Because the trucking industry is so competitive, firms that ship goods from Illinois to Wisconsin and back will have to pass on the added costs to customers, Doyle said.
"We run close to the wire, and the profit margin is very competitive," she said. "That’s something we’re not going to be able to absorb."
Scott Kappelman, operations manager of Jeff’s Fast Freight in Cudahy, said his company also will have to pass along the new costs to its customers. The company has 33 trucks in its fleet, most of which run between Illinois and Wisconsin.
Both Kappelman and officials from Tax Airfreight said that because they specialize in shipping to airports with tight timelines, they will not be able to avoid shipping during peak hours.
"We just don’t have that ability," Kappelman said. "With a lot of the (exports) going out of the country, they have to be at the airport to make the flights out.
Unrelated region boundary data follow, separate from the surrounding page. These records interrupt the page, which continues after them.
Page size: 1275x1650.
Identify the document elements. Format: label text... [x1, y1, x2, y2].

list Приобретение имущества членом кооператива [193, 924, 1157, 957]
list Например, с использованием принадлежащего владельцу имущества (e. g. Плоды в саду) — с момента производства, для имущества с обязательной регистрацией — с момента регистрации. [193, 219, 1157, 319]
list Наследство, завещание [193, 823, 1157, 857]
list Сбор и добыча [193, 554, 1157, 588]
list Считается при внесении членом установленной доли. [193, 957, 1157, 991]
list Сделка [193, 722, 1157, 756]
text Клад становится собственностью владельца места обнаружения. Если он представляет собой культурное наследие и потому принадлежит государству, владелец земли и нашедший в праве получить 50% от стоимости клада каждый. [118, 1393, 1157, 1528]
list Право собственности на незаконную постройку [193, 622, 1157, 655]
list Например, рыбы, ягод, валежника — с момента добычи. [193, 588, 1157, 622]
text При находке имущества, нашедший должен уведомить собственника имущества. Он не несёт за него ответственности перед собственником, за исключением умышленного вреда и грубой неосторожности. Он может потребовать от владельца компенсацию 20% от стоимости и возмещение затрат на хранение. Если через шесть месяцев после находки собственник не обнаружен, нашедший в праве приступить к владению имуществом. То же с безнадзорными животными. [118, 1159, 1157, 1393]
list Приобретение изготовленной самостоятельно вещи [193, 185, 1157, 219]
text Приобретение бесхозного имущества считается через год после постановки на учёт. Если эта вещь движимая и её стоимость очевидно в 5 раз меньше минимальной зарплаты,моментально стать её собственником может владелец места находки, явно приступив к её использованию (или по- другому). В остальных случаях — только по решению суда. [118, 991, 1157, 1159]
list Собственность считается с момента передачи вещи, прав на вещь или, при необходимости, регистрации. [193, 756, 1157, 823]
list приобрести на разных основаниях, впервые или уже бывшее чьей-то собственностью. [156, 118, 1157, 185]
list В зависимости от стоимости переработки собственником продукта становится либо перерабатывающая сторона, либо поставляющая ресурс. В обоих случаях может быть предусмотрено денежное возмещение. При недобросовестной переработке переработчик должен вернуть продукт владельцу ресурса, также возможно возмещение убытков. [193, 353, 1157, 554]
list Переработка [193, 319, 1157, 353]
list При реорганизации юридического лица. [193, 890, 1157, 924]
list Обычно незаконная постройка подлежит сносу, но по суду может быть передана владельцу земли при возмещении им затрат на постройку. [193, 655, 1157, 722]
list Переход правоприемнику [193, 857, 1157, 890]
We can’t adjust our routes to the non-peak hours."
Ron Neumuth, vice president of sales for Custom Freight, based on Milwaukee’s far northwest side, predicts higher costs for trucking customers and ultimately, consumers.
"In today’s environment, there are more loads available than trucks can haul," Neumuth said. "It’s a very competitive business. There are so many people out there, and everybody’s capacity is limited. In the past, pricing was very competitive, but now people are anxious to get their loads delivered on time and they’re more willing to discuss small rate increases."
The increases also may result in more traffic trying to plot alternative routes to avoid the tollways, Doyle said.
"All this will do is create incredible congestion where it is not wanted, because big trucks are going to be forced to get around the (Interstate) system," she said. "There will be an incredible increase in crashes. I don’t see this as a positive thing to the consumer or motoring public."
Info box
Large trucks currently pay $1.25 to $1.50 at tolls on the Illinois Tollway. Effective Jan. 1, 2005, they will pay $4 during peak hours. Trucks that use the I-pass system will be eligible for a $1 discount, but not during peak hours. Trucks paying cash also will be eligible for discounts between 10 p.m. and 6 a.m.